- _DATA EXTRACT_
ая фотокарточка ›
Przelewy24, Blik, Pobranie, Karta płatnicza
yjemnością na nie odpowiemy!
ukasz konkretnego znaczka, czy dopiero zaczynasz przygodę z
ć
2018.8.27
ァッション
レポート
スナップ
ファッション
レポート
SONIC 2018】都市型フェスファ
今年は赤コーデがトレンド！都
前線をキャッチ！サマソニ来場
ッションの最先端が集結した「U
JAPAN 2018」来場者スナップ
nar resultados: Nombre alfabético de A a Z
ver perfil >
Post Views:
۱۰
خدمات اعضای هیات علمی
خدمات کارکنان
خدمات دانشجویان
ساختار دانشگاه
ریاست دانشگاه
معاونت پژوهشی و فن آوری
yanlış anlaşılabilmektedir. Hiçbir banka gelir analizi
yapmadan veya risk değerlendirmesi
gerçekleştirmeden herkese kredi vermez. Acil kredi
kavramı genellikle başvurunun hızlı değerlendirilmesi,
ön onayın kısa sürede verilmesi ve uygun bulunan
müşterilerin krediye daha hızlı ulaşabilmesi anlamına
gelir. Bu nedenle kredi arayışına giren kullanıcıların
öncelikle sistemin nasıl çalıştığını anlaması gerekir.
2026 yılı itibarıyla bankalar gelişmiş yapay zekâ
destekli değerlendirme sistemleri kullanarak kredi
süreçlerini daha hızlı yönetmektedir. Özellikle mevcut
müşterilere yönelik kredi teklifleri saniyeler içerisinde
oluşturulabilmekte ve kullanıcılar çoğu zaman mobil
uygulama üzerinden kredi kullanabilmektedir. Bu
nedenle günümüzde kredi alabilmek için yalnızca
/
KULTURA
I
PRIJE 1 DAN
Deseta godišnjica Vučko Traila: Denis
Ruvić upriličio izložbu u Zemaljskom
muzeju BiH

- _HOW TO COMPLETE THIS TASK_
Report how many lines of the records above contain the word "gelir", giving only the number.

- _RESULT FOR THIS EXERCISE_
2